Your task: Could you return each entry below exactly as written, minus any pictures?

[Exercise inputs Boundary: Start]

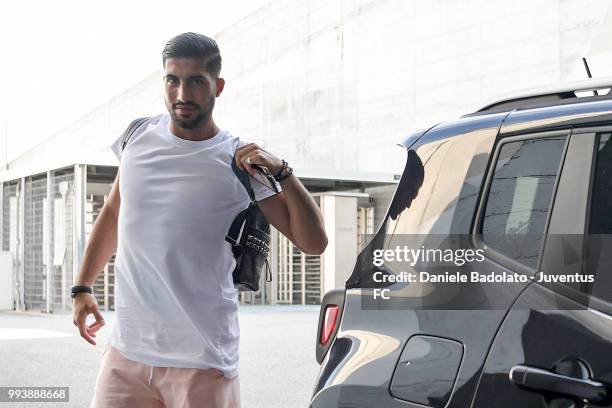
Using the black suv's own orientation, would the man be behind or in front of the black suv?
behind

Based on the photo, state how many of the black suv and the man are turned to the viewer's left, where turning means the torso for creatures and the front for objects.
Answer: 0

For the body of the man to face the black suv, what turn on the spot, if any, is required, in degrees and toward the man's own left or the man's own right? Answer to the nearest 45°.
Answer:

[Exercise inputs Boundary: End]

Written answer:
Using the black suv's own orientation, would the man be behind or in front of the black suv?
behind

Based on the photo, state how many of the black suv and the man are turned to the viewer's left, where turning means the torso for creatures and the front for objects.
Answer: 0

For the body of the man to face the black suv, what turn on the spot, if any, is required, in degrees and toward the man's own left or the man's own right? Answer to the nearest 45°.
Answer:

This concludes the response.